Hi! here at UK Quizbowl, we thought it best—as time continues to follow its own drum—to give some reflection to where we are in the season, some comment on the realities of quizbowl this year, and also to look ahead at what’s coming up.
Last year’s quizzing season was—stop me if you’ve heard this already?—something of an aberration. The difficulties of the pandemic need neither explication nor meditation here, and neither, really, do its inextricable constraints—everything, everywhere, has been online. No one appears to disagree that, with a move to the virtual, an indelible element has been lost from tournaments—the space of experience is fundamentally poorer over a video call. With that said—and without excusing screen glare, or the clock-struck compaction a spine experiences over nine hours in a bad chair, or even obliquely nodding to the logistic demands unique to online tournaments—Zoom has also brought a marked egalitarianism upon university quizzing: it has dramatically lowered, if not even reasonably removed, the material barrier for entry. We’ve seen new clubs become regulars over the space of a year,and we’ve also enjoyed an expanded presence from Scottish universities for whom the facts of geography are usually, shall we say, less negotiable (as an Aberdonian, I confess myself a partisan on the matter).
Whatever the realities of day-to-day life may be—and, at least for the author, they appear strikingly, almost disturbingly, normal—the pandemic is not over. With that in mind, and with the safety of players as a foremost priority, all tournaments for this half of the academic year will continue to be online. The not unreasonable hope is that this will segue into in-person competition in the latter half, but—with a cautious eye on the progress of the pandemic, upon which all else chiefly depends—no predictions are here ventured. Thankfully, for the time being, we’ve had enough quizzing to keep our attentions focused a little closer to the present.
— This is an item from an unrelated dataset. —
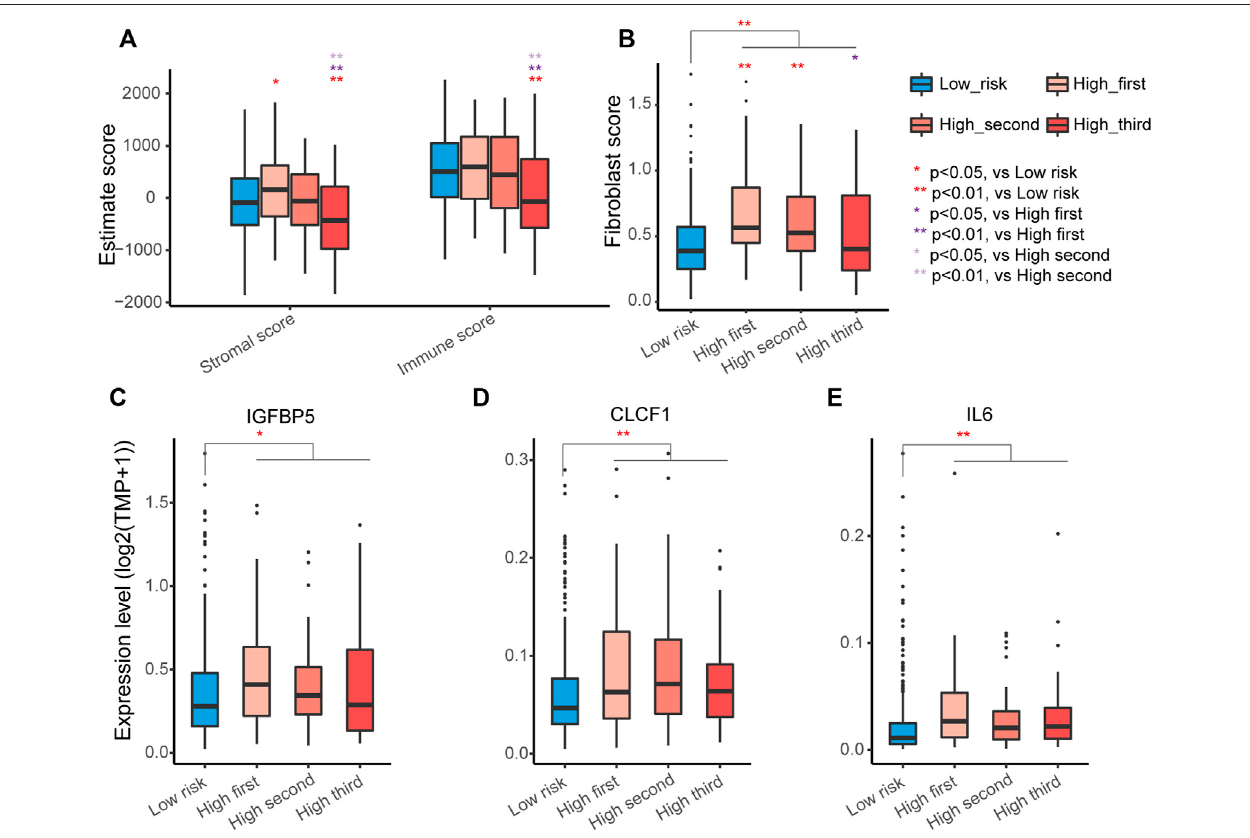
FIGURE 6 | Identi fi cation of immune heterogeneity underlying the ECM organization-related prognostic signature. (A) Differential expression of immune stromal score and immune score among different groups. The high-risk group was further divided into three groups according to the risk scores. The asterisks represent the statistical p values ( p p < 0.05; pp p < 0.01). (B) Differential expression of fi broblasts among different groups. (C – E) Different expression levels of factors secreted by the CAFs IGFBP5 (C) , CLCF1 (D) and IL6 (E)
ACF Fall brought with it its annual mix of new players and familiar faces; although there were impressive performances across the board, Cambridge A managed to clinch victory on the last toss up of an excruciatingly tense final. The Oxbridge pendulum happened to swing the other way for Penn Bowl, however, with Oxford A enjoying a clean sweep of 10 games, only to repeat the same trick at ACF Winter (though, without too much bias, I’d hope they’d agree there were a few close encounters). Thus far into the season, Bristol, Cambridge A, B, C, Durham, Edinburgh, Imperial, Oxford A, B, C, Southampton and Warwick have all qualified for BSQC. Looking forward: British Novice (sadly lacking the low-hanging British knowledge questions that characterise American sets) and a mirror of an American set named HARI will round out November on the 20th and 27th respectively, and December’s Arcadia Online (another newcomer to the tournament scene) will finish off the year on the 11th.
To sign off: over the last year and a half, the majority of us have experienced a level of isolation and disruption previously unimaginable. Without trivialising or diminishing those pains, quizzing, in whatever form, has provided—at the very least personally—a tangible and reliable link, to the greater swell and ebb of culture and experience, yes, but also, more prosaically, and more importantly, to the inclusivity and connectivity of community. As we move forward into the new year, and the easier days hopefully attendant upon it, may it continue to do so.